People who know me know that I am a sports junkie. I like all kinds of sports and this time of year when the Baseball World Series, the first half of the NFL and College Football seasons, and the tip off for the College Basketball and NBA seasons are like harmonic convergence for me. My smart phone regularly goes off with ESPN alerts (da-da-dah) to let me know what the rankings are, who is hurt, and what the latest scores are. I tend to know itty bitty esoteric information about sports because they so captivate me. So, I do know that the last man chosen in the NFL draft is known as “Mr. Irrelevant.” He’s the guy that probably will not make a team and if he does he is likely to have no impact and/or not last long in the league. He is taken because some team has to have the last draft pick.
Now, along comes what I’d call a “tempest in a teapot” when someone from the Seattle Seahawks football team “allegedly” said quarterback Russell Wilson was not “black enough.” I have a special affinity for Russell because he completed his last year of athletic eligibility at my university. He enrolled in my school as a graduate student and he led the team to the Rose Bowl. I don’t want anyone saying bad things about Russell. But, since I don’t know for sure that ANYONE said anything about Wilson’s “Black bonafides” I cannot give such rumor mongering any attention.

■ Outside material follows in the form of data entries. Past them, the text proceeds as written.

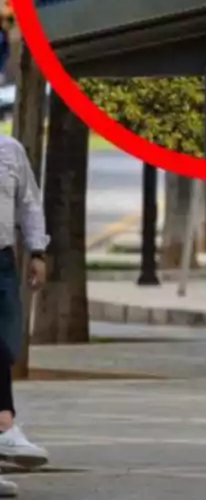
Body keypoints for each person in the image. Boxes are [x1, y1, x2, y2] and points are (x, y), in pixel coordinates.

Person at [0, 135, 51, 496]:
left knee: (6, 342)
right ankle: (4, 424)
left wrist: (37, 251)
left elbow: (29, 202)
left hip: (2, 259)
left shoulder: (10, 150)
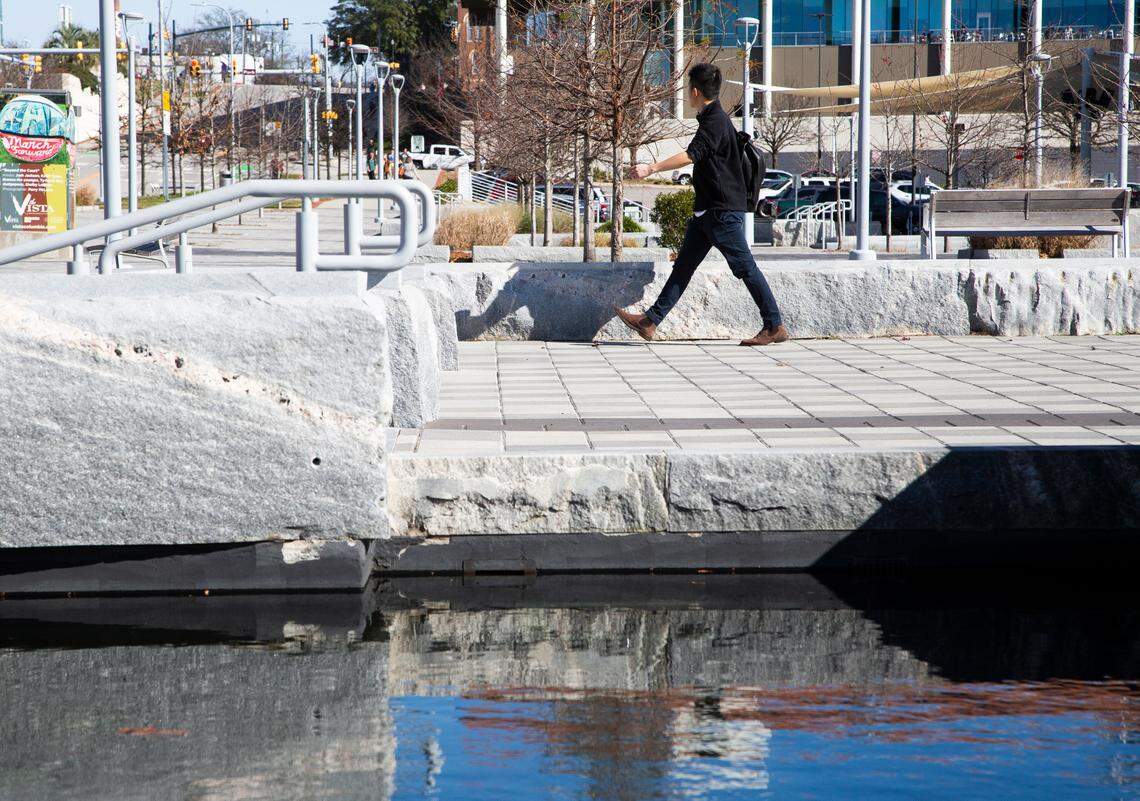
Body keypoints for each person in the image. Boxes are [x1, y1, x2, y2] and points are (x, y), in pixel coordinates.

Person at [616, 62, 787, 346]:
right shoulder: (715, 119)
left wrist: (652, 168)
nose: (687, 94)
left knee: (745, 268)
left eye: (687, 89)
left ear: (695, 91)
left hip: (721, 212)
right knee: (683, 267)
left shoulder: (715, 122)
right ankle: (650, 321)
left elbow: (691, 155)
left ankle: (774, 325)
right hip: (708, 212)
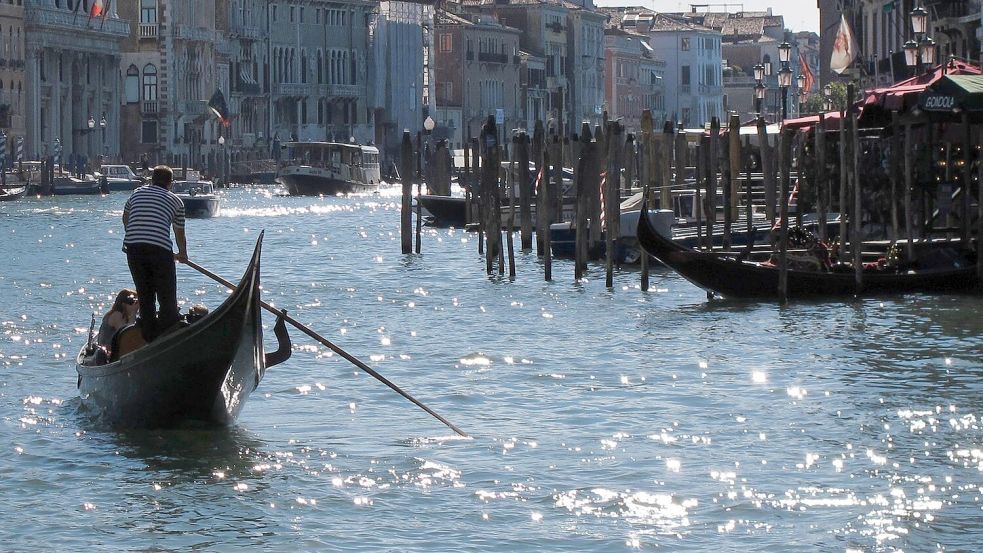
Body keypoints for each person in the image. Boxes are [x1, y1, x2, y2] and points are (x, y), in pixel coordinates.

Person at [122, 165, 188, 342]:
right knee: (167, 297)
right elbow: (179, 231)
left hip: (133, 248)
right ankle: (168, 336)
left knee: (145, 295)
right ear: (170, 183)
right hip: (159, 250)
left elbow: (126, 217)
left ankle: (149, 337)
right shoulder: (176, 201)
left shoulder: (136, 193)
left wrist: (132, 234)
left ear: (151, 180)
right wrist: (182, 254)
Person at [96, 289, 139, 354]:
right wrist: (134, 312)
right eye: (132, 303)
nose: (135, 306)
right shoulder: (116, 315)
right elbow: (127, 334)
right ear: (123, 304)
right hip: (107, 353)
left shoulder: (125, 316)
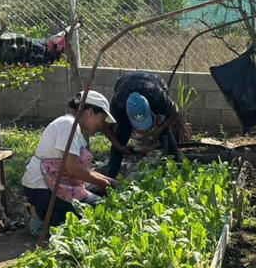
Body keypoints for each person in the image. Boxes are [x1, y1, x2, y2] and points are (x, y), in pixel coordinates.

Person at [22, 90, 117, 231]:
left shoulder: (76, 130)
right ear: (90, 113)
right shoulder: (68, 125)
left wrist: (109, 182)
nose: (101, 125)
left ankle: (45, 215)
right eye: (101, 119)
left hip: (62, 183)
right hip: (44, 189)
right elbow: (73, 169)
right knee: (100, 208)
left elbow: (81, 169)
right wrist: (104, 183)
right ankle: (40, 217)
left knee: (107, 191)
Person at [104, 71, 180, 178]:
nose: (142, 131)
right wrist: (120, 147)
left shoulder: (158, 98)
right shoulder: (118, 106)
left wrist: (161, 128)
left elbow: (175, 112)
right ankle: (110, 175)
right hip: (124, 84)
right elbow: (105, 127)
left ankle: (178, 168)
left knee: (165, 132)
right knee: (121, 133)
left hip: (154, 81)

But then, Charles Barkley, former NBA player (Philadelphia, Phoenix, and Houston) decides to speak up. He tells the world that Black people are like ‘crabs in a barrel’ who don’t like an ‘intelligent’ Black person to succeed. Really, Charles? First off, there is not one shred of evidence that anyone said what the “opinion columnist” wrote. Second, there is no name associated with the alleged remark. Credible journalist at least tell us things like, “sources close to the team” or a “player on the condition of anonymity” stated the following. What we do know is that when teams are struggling (which the defending champion Seahawks are) tempers in locker rooms flare because people who are used to winning struggle with losing. They point fingers. The assess blame. So all kinds of crazy things could be said. But, later, Seattle linebacker Richard Sherman said, “Nobody actually said what was being reported!” But, none of that kept Charles Barkley, Mr. Irrelevant from opening his mouth. Worst, I cannot figure out for the life of me why the mainstream sports media gives Charles Barkley a platform on which to pontificate on the state of Black America. This is the same Charles Barkley who once spit on a fan, declared he was not a role model (that became a major ad campaign), broke a man’s nose in a fight, threw another man through a plate glass window, is a compulsive gambler, and was arrested on a DUI in Arizona in 2008. Why is he allowed to speak on ANYTHING beyond basketball?
More importantly, why does mainstream media seek his opinion on things like this? Is it because he is likely to say something that puts Black people down and demonstrate once again to White audiences that Blacks need to be “managed” and “muzzled?” Does Barkley’s seeming buffoonery and Uncle Tom like pronouncements address some affirmation that there are “good N-words” and “bad N-Words” and the task of the larger society is to align itself with the “good” ones as a way to assuage guilt and claim to be acting in the interests of the society as they do everything they can to keep the “bad” ones down?
In my field there are those “edu-tainers” who travel the country and fill the airways with comments about how Black parents (especially Black mothers) are terrible and don’t know how to raise their children and how Black children need to pull up their pants and stop listening to hip hop. They tell us that our children will not be shot in the streets if they don’t wear hoodies and “look” threatening. And, they rake in tens of thousands of dollars spouting this nonsense because this is what the mainstream wants to hear.
Statements like Barkley’s tell the society that meritocracy is real and whatever complaints Black people have are because of their own shortcomings and failure to work hard enough to succeed. When we give the Charles Barkley’s of the world a platform that suggests he speaks for all of us we diminish our own credibility. As far as I’m concerned Mr. Barkley is Mr. Irrelevant!